Says Fields, “Many of these patients were not always cognizant of the fact that we were providing a service that was helpful to them. Having the confidence to treat them was a challenge in the beginning but turned into a great experience. I was forced to gain confidence in my treatment plan and treatment techniques.”
The students also cited the advantage of seeing up close the challenges of limited funding in public health. “The clinic operates within a fairly limited budget,” Edwards says, “and this causes the dental team to make decisions for their patients that may not always be the most optimal treatment.”
Myers agrees. “I wish the clinic had more funding. Our resources are definitely limited, but we are able to do pretty comprehensive care with what we’re given.”

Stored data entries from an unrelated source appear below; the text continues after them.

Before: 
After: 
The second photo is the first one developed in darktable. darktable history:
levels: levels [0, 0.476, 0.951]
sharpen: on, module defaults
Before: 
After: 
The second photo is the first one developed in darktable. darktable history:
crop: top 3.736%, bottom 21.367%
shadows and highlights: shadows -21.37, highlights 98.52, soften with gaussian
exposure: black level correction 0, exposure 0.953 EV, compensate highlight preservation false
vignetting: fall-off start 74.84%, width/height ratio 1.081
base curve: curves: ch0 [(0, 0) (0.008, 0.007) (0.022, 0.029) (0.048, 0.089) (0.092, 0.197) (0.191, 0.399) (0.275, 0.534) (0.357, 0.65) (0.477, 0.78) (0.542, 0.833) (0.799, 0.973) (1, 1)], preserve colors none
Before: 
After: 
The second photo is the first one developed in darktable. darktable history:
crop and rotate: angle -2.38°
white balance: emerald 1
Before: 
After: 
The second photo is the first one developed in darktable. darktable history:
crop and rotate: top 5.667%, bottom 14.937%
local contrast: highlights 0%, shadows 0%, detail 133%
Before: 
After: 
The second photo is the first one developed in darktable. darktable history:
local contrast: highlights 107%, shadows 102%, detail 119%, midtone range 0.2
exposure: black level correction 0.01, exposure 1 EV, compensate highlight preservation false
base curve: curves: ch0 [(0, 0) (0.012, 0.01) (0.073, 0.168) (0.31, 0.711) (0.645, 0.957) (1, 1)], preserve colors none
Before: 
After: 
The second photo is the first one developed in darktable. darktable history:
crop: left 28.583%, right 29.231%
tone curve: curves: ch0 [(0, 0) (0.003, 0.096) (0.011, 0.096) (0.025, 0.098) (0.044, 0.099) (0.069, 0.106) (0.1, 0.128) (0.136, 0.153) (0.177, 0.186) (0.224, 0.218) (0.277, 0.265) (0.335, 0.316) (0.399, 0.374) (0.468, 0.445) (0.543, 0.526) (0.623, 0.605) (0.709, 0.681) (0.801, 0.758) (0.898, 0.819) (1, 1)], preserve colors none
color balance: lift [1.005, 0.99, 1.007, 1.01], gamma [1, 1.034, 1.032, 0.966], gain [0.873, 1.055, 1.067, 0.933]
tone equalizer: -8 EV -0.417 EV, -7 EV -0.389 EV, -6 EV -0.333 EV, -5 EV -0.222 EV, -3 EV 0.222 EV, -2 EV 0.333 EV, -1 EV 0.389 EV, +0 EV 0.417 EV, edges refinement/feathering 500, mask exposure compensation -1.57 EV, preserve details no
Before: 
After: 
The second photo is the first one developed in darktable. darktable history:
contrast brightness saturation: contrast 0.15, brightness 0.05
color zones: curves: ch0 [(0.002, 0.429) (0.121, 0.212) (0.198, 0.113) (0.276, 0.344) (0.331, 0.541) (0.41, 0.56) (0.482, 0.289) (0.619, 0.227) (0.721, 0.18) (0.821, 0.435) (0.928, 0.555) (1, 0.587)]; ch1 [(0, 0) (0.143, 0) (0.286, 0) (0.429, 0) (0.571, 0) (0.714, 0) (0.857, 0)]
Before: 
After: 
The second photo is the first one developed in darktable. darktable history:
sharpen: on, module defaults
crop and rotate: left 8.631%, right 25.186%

She and Willingham are glad the students see the issue up close. “One of my main goals is that they become advocates for public service,” Willingham says.
A Great Resource
Willingham and Myers are immeasurably grateful that the College of Dental Medicine sharestheir priorities. “The opportunity to have students here has been hugely beneficial,” Willingham says. “The College of Dental Medicine is such a great resource. The faculty is always so accommodating. They understand the importance; even students who don’t go into public health will probably see this type of patient in the future. I wish every student had this experience.”
Edwards is glad he did. “It has been an honor to deliver care to these patients,” he says. “They all deserve the best care we can give them.”